A chance encounter on the pier of Magic Beach, California, launches the newest adventure of Dean Koontz's singular hero, Odd Thomas, who has starred in three previous bestsellers. Wise beyond his 20-something years, Odd evokes the homespun wisdom of Forrest Gump amid the mind-spinning adventures of a Jack Bauer.

The ultimate Everyman, the one-time fry cook is ostensibly just a jack-of-all-trades for an aging actor. Yet a prophetic vision triggers a manhunt for Odd by the Magic Beach police. While on the run, he puts his trust in the mysterious Annamaria and people like Reverend Moran, who betrays him by revealing him to the police. Odd also trusts his own instincts and one of his "oddest" companions: Francis Albert Sinatra, Ol' Blue Eyes, haunts Odd, and goes ballistic with such descriptive finesse it's a joy to read.

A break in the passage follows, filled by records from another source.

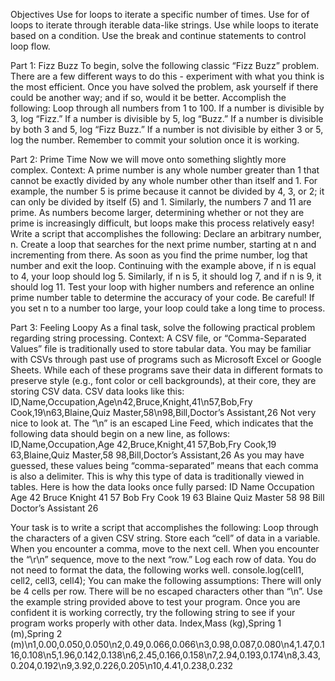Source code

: Objectives
Use for loops to iterate a specific number of times.
Use for of loops to iterate through iterable data-like strings.
Use while loops to iterate based on a condition.
Use the break and continue statements to control loop flow.

Part 1: Fizz Buzz
To begin, solve the following classic “Fizz Buzz” problem. There are a few different ways to do this - experiment with what you think is the most efficient. Once you have solved the problem, ask yourself if there could be another way; and if so, would it be better.
Accomplish the following:
Loop through all numbers from 1 to 100.
If a number is divisible by 3, log “Fizz.”
If a number is divisible by 5, log “Buzz.”
If a number is divisible by both 3 and 5, log “Fizz Buzz.”
If a number is not divisible by either 3 or 5, log the number.
Remember to commit your solution once it is working.


Part 2: Prime Time
Now we will move onto something slightly more complex.
Context: A prime number is any whole number greater than 1 that cannot be exactly divided by any whole number other than itself and 1. For example, the number 5 is prime because it cannot be divided by 4, 3, or 2; it can only be divided by itself (5) and 1. Similarly, the numbers 7 and 11 are prime. As numbers become larger, determining whether or not they are prime is increasingly difficult, but loops make this process relatively easy!
Write a script that accomplishes the following:
Declare an arbitrary number, n.
Create a loop that searches for the next prime number, starting at n and incrementing from there.
As soon as you find the prime number, log that number and exit the loop.
Continuing with the example above, if n is equal to 4, your loop should log 5. Similarly, if n is 5, it should log 7, and if n is 9, it should log 11. Test your loop with higher numbers and reference an online prime number table to determine the accuracy of your code.
Be careful! If you set n to a number too large, your loop could take a long time to process.

Part 3: Feeling Loopy
As a final task, solve the following practical problem regarding string processing.
Context: A CSV file, or “Comma-Separated Values” file is traditionally used to store tabular data. You may be familiar with CSVs through past use of programs such as Microsoft Excel or Google Sheets. While each of these programs save their data in different formats to preserve style (e.g., font color or cell backgrounds), at their core, they are storing CSV data.
CSV data looks like this:
ID,Name,Occupation,Age\n42,Bruce,Knight,41\n57,Bob,Fry Cook,19\n63,Blaine,Quiz Master,58\n98,Bill,Doctor’s Assistant,26
Not very nice to look at. The “\n” is an escaped Line Feed, which indicates that the following data should begin on a new line, as follows:
ID,Name,Occupation,Age
42,Bruce,Knight,41
57,Bob,Fry Cook,19
63,Blaine,Quiz Master,58
98,Bill,Doctor’s Assistant,26
As you may have guessed, these values being “comma-separated” means that each comma is also a delimiter. This is why this type of data is traditionally viewed in tables. Here is how the data looks once fully parsed:
ID	Name	Occupation	Age
42	Bruce	Knight	41
57	Bob	Fry Cook	19
63	Blaine	Quiz Master	58
98	Bill	Doctor’s Assistant	26

Your task is to write a script that accomplishes the following:
Loop through the characters of a given CSV string.
Store each “cell” of data in a variable.
When you encounter a comma, move to the next cell.
When you encounter the “\r\n” sequence, move to the next “row.”
Log each row of data.
You do not need to format the data, the following works well.
console.log(cell1, cell2, cell3, cell4);
You can make the following assumptions:
There will only be 4 cells per row.
There will be no escaped characters other than “\n”.
Use the example string provided above to test your program. Once you are confident it is working correctly, try the following string to see if your program works properly with other data.
Index,Mass (kg),Spring 1 (m),Spring 2 (m)\n1,0.00,0.050,0.050\n2,0.49,0.066,0.066\n3,0.98,0.087,0.080\n4,1.47,0.116,0.108\n5,1.96,0.142,0.138\n6,2.45,0.166,0.158\n7,2.94,0.193,0.174\n8,3.43,0.204,0.192\n9,3.92,0.226,0.205\n10,4.41,0.238,0.232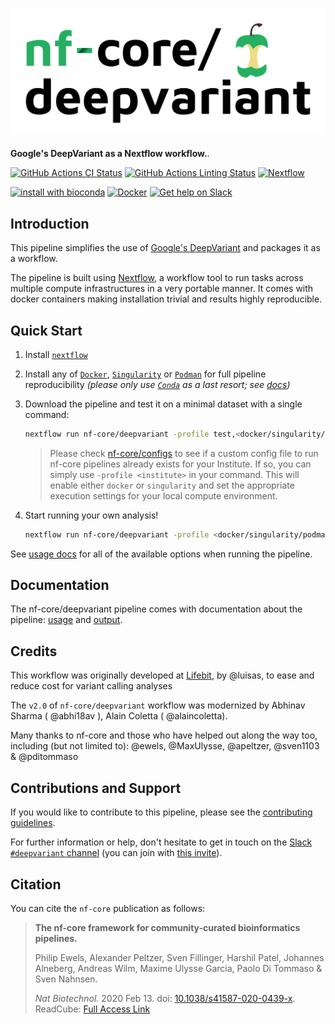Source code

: # ![nf-core/deepvariant](docs/images/nf-core-deepvariant_logo.png)

**Google's DeepVariant as a Nextflow workflow.**.

[![GitHub Actions CI Status](https://github.com/nf-core/deepvariant/workflows/nf-core%20CI/badge.svg)](https://github.com/nf-core/deepvariant/actions)
[![GitHub Actions Linting Status](https://github.com/nf-core/deepvariant/workflows/nf-core%20linting/badge.svg)](https://github.com/nf-core/deepvariant/actions)
[![Nextflow](https://img.shields.io/badge/nextflow-%E2%89%A520.04.0-brightgreen.svg)](https://www.nextflow.io/)

[![install with bioconda](https://img.shields.io/badge/install%20with-bioconda-brightgreen.svg)](https://bioconda.github.io/)
[![Docker](https://img.shields.io/docker/automated/nfcore/deepvariant.svg)](https://hub.docker.com/r/nfcore/deepvariant)
[![Get help on Slack](http://img.shields.io/badge/slack-nf--core%20%23deepvariant-4A154B?logo=slack)](https://nfcore.slack.com/channels/deepvariant)

## Introduction

This pipeline simplifies the use of [Google's DeepVariant](https://github.com/google/deepvariant) and packages it as a workflow.

The pipeline is built using [Nextflow](https://www.nextflow.io), a workflow tool to run tasks across multiple compute infrastructures in a very portable manner. It comes with docker containers making installation trivial and results highly reproducible.

## Quick Start

1. Install [`nextflow`](https://nf-co.re/usage/installation)

2. Install any of [`Docker`](https://docs.docker.com/engine/installation/), [`Singularity`](https://www.sylabs.io/guides/3.0/user-guide/) or [`Podman`](https://podman.io/) for full pipeline reproducibility _(please only use [`Conda`](https://conda.io/miniconda.html) as a last resort; see [docs](https://nf-co.re/usage/configuration#basic-configuration-profiles))_

3. Download the pipeline and test it on a minimal dataset with a single command:

    ```bash
    nextflow run nf-core/deepvariant -profile test,<docker/singularity/podman/conda/institute>
    ```

    > Please check [nf-core/configs](https://github.com/nf-core/configs#documentation) to see if a custom config file to run nf-core pipelines already exists for your Institute. If so, you can simply use `-profile <institute>` in your command. This will enable either `docker` or `singularity` and set the appropriate execution settings for your local compute environment.

4. Start running your own analysis!

    <!-- TODO nf-core: Update the example "typical command" below used to run the pipeline -->

    ```bash
    nextflow run nf-core/deepvariant -profile <docker/singularity/podman/conda/institute> --input samplesheet.csv --genome GRCh37
    ```

See [usage docs](https://nf-co.re/deepvariant/usage) for all of the available options when running the pipeline.

## Documentation

The nf-core/deepvariant pipeline comes with documentation about the pipeline: [usage](https://nf-co.re/deepvariant/usage) and [output](https://nf-co.re/deepvariant/output).

<!-- TODO nf-core: Add a brief overview of what the pipeline does and how it works -->

## Credits

This workflow was originally developed at [Lifebit](https://lifebit.ai/?utm_campaign=documentation&utm_source=github&utm_medium=web), by @luisas, to ease and reduce cost for variant calling analyses

<!-- TODO: Update this to include people who contribute. -->
The `v2.0` of `nf-core/deepvariant` workflow was modernized by Abhinav Sharma ( @abhi18av ), Alain Coletta ( @alaincoletta).  

Many thanks to nf-core and those who have helped out along the way too, including (but not limited to): @ewels, @MaxUlysse, @apeltzer, @sven1103 & @pditommaso

## Contributions and Support

If you would like to contribute to this pipeline, please see the [contributing guidelines](.github/CONTRIBUTING.md).

For further information or help, don't hesitate to get in touch on the [Slack `#deepvariant` channel](https://nfcore.slack.com/channels/deepvariant) (you can join with [this invite](https://nf-co.re/join/slack)).

## Citation

<!-- TODO nf-core: Add citation for pipeline after first release. Uncomment lines below and update Zenodo doi. -->
<!-- If you use  nf-core/deepvariant for your analysis, please cite it using the following doi: [10.5281/zenodo.XXXXXX](https://doi.org/10.5281/zenodo.XXXXXX) -->

You can cite the `nf-core` publication as follows:

> **The nf-core framework for community-curated bioinformatics pipelines.**
>
> Philip Ewels, Alexander Peltzer, Sven Fillinger, Harshil Patel, Johannes Alneberg, Andreas Wilm, Maxime Ulysse Garcia, Paolo Di Tommaso & Sven Nahnsen.
>
> _Nat Biotechnol._ 2020 Feb 13. doi: [10.1038/s41587-020-0439-x](https://dx.doi.org/10.1038/s41587-020-0439-x).
> ReadCube: [Full Access Link](https://rdcu.be/b1GjZ)
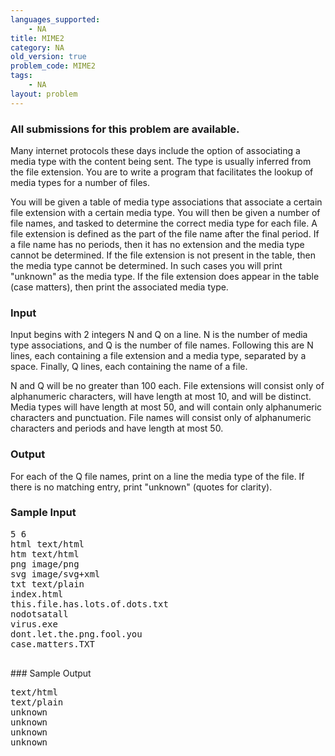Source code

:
 ```yaml
---
languages_supported:
    - NA
title: MIME2
category: NA
old_version: true
problem_code: MIME2
tags:
    - NA
layout: problem
---
```

###  All submissions for this problem are available. 

Many internet protocols these days include the option of associating a media type with the content being sent. The type is usually inferred from the file extension. You are to write a program that facilitates the lookup of media types for a number of files.

You will be given a table of media type associations that associate a certain file extension with a certain media type. You will then be given a number of file names, and tasked to determine the correct media type for each file. A file extension is defined as the part of the file name after the final period. If a file name has no periods, then it has no extension and the media type cannot be determined. If the file extension is not present in the table, then the media type cannot be determined. In such cases you will print "unknown" as the media type. If the file extension does appear in the table (case matters), then print the associated media type.

### Input

Input begins with 2 integers N and Q on a line. N is the number of media type associations, and Q is the number of file names. Following this are N lines, each containing a file extension and a media type, separated by a space. Finally, Q lines, each containing the name of a file.

N and Q will be no greater than 100 each. File extensions will consist only of alphanumeric characters, will have length at most 10, and will be distinct. Media types will have length at most 50, and will contain only alphanumeric characters and punctuation. File names will consist only of alphanumeric characters and periods and have length at most 50.

### Output

For each of the Q file names, print on a line the media type of the file. If there is no matching entry, print "unknown" (quotes for clarity).

### Sample Input

<pre>5 6
html text/html
htm text/html
png image/png
svg image/svg+xml
txt text/plain
index.html
this.file.has.lots.of.dots.txt
nodotsatall
virus.exe
dont.let.the.png.fool.you
case.matters.TXT

</pre>### Sample Output
<pre>text/html
text/plain
unknown
unknown
unknown
unknown

</pre>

Canine relationships are a hallmark of Koontz's writing, and they're sublimely apparent in this tale. Odd's companions include a ghost dog and new dog who intertwine in time and memory, much as Odd's encounters with people and with danger. Throughout Odd Hours, there is the threat of a nuclear terror attack that would affect hundreds of thousands of people. But it's with his descriptions of the personal terror that circles Odd as he confronts a world that blends life and death . . . and lingering death . . . where Koontz is at his zenith.

In the creation of the character Odd Thomas, with his prophetic dreams and psychic encounters and plain-spoken philosophizing, Koontz may have intended an avatar for himself, a voice to opine on everything from the two-way therapeutic interrelationship of man and dog to the global state of distress, but he's transcended that to provide an avatar of hope and honor and courage for all of us - the linchpin of a rollicking good tale.

Sandy Huseby writes from Fargo, North Dakota, and lakeside in northern Minnesota.